• **Your task**: Pull out every line below word for word, and leave the pictures out of your answer.

----- Dataset content

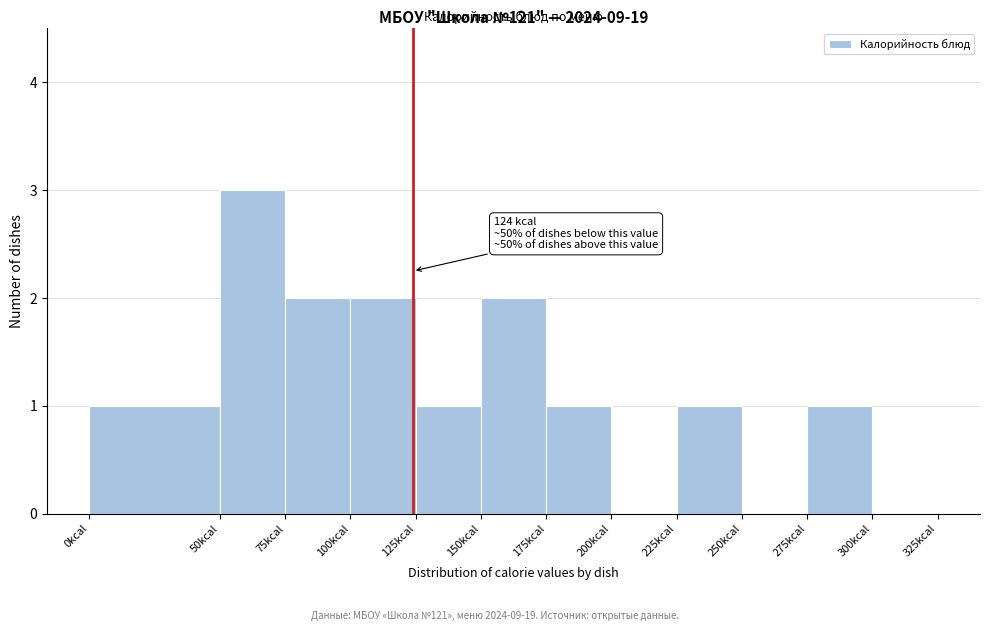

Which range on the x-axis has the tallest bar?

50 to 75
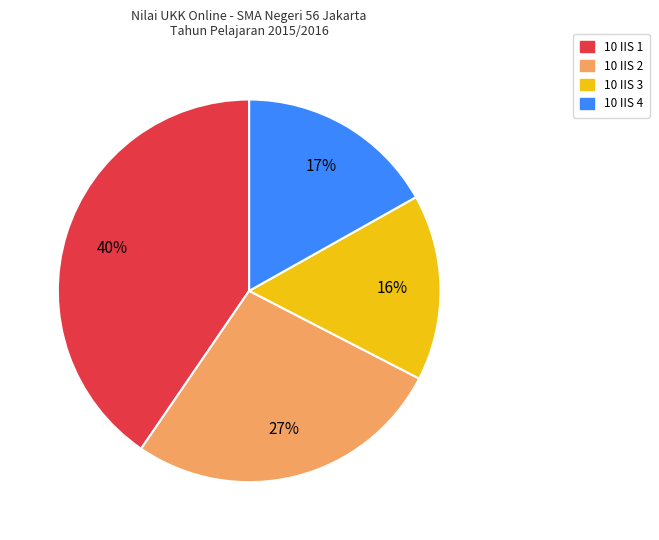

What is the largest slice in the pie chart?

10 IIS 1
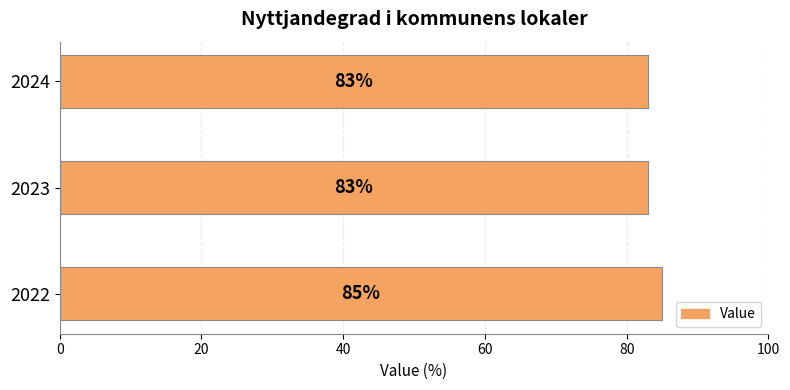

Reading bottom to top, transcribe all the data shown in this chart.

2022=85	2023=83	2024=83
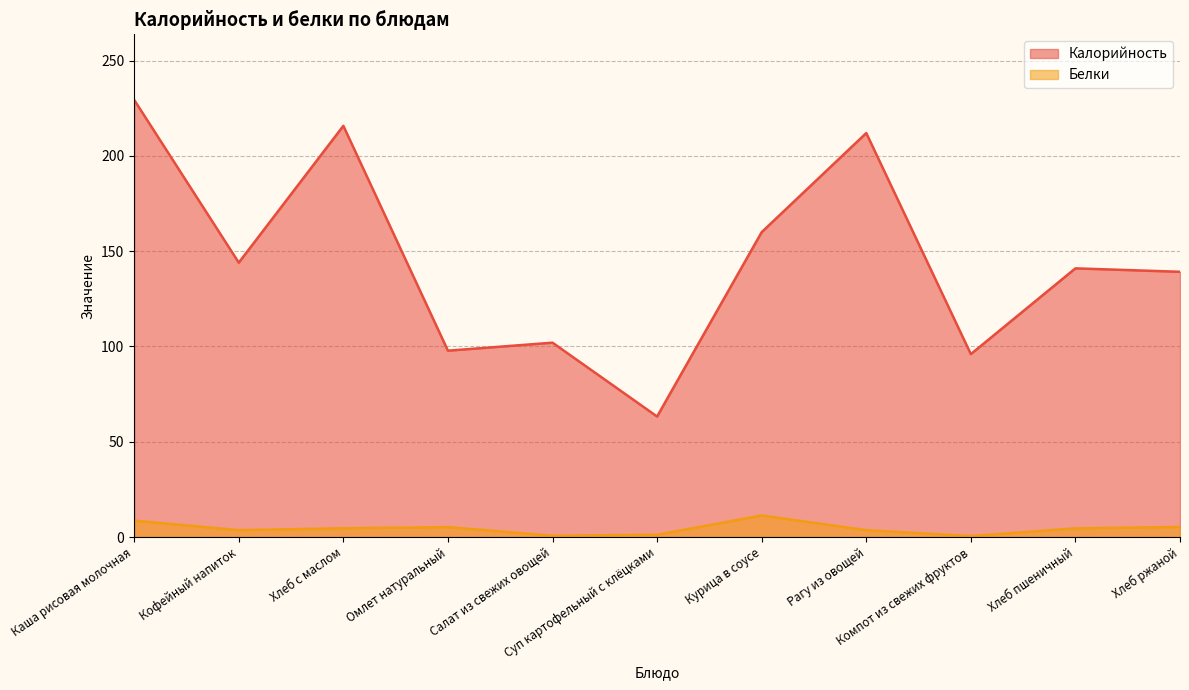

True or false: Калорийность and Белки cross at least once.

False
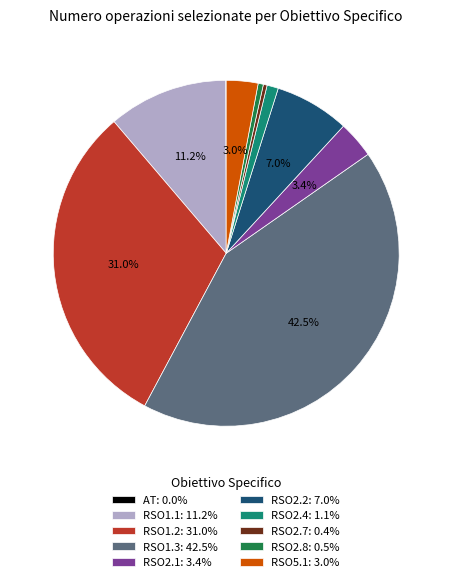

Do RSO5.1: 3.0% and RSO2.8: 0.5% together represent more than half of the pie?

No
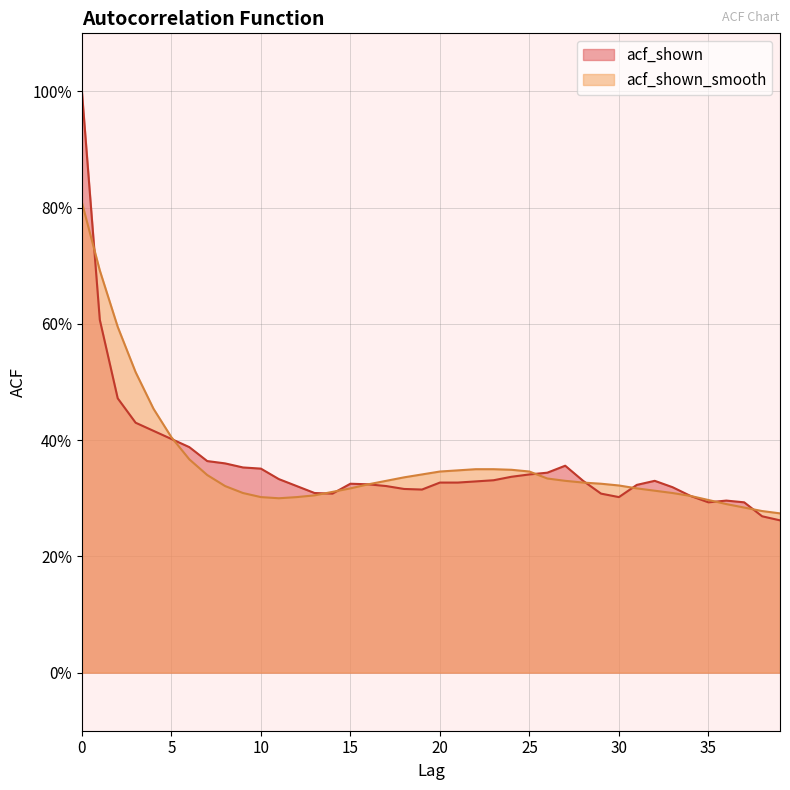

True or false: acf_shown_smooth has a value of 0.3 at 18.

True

----------

• **Reply to the exercise**:
Which range on the x-axis has the tallest bar?

50 to 75

What is the largest slice in the pie chart?

10 IIS 1

Reading bottom to top, transcribe all the data shown in this chart.

2022=85	2023=83	2024=83

True or false: Калорийность and Белки cross at least once.

False

Do RSO5.1: 3.0% and RSO2.8: 0.5% together represent more than half of the pie?

No

True or false: acf_shown_smooth has a value of 0.3 at 18.

True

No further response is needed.